ISLAMABAD, Jan 8: Many communities hit by the October 8 quake still remain cut off despite resumption of helicopter flights on Wednesday and the clearing of some main roads, a UN agency official told Dawn here on Sunday. “Bad weather and snow last weekend, which caused landslides, had impacted on relief work,” the official said. In addition to snow, a cold snap meant earthquake survivors and aid workers had to cope with abnormally low night-time temperatures and chilling winds, he said.
“More snow has been forecast for early next week,” he added.
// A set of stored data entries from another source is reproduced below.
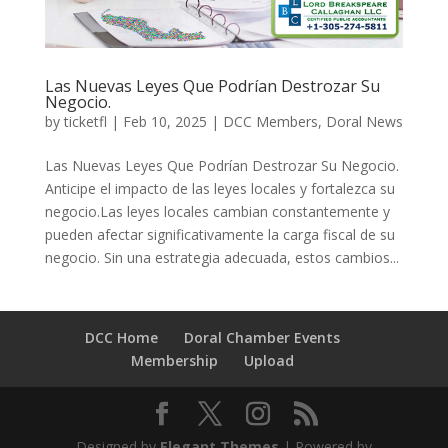
Las Nuevas Leyes Que Podrían Destrozar Su
Negocio.
by
ticketfl
|
Feb 10, 2025
|
DCC Members
,
Doral News
Las Nuevas Leyes Que Podrían Destrozar Su Negocio.
Anticipe el impacto de las leyes locales y fortalezca su
negocio.Las leyes locales cambian constantemente y
pueden afectar significativamente la carga fiscal de su
negocio. Sin una estrategia adecuada, estos cambios...
DCC Home
Doral Chamber Events
Membership
Upload
Designed by
Elegant Themes
| Powered by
With many tents collapsed under the weight of snow, the International Organisation for Migration (IOM) was coordinating with shelter assessment teams from other NGOs as well as sending its own staff to evaluate the tents and distribute additional plastic sheets, blankets and tarpaulins, an IOM official said.
“Collapsed tents will be re-erected and 20,000 handouts in Urdu, English and Pushto about proper tenting techniques will be disseminated by the UNHCR to all the camps,” he said.
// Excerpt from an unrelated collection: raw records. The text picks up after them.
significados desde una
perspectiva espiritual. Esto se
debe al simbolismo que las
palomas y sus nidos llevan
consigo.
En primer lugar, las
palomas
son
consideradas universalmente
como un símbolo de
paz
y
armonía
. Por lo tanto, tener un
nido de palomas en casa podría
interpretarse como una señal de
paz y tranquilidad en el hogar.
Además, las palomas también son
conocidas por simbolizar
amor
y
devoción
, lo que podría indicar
Next week, spot checks would also be carried out in villages at higher altitude to provide similar assistance, the IOM official said.
“The snow storm has been very hard on the people living in tents, and very frustrating for our staff, who have been unable to distribute critically needed relief items when their need was the greatest,” said IOM’s chief of mission in Pakistan, Hassan Abdel Moneim Mostafa.
“This winter will be a struggle for everyone,” he added. The IOM had shipped 8,000 shelter kits from Islamabad to its forward distribution bases over the past 10 days. An additional, 6,000 kits (along with 3,000 sets of jackets, socks and gumboots for children aged six to eight) had been purchased and would be arriving after the weekend, he added.
The IOM and other agencies have now wrapped up major operations in Forward Kahuta, Haveli district, which has received sufficient shelter material for the winter.
The organisation has crafted a multi-group response to the shelter needs in the area. A shelter cluster assessment had found that the quake had affected 170,000 people, many of them living between 5,000-9,000 feet high up.
On 27 December, 50 elders from five regional tribes met in a Jirga with IOM’s Mary Guidice, the emergency shelter coordinator for the region, and other key international NGOs leaders.
The tribal leaders promised security measures for the international aid workers and IOM, ACTED, World Vision and Church World Service agreed to send in assessment teams to the five represented tribes and begin relief deliveries.
Other agencies have also agreed to assist in the relief operation. The first shelter kits have already been delivered and more will follow according to the ongoing assessments in the region.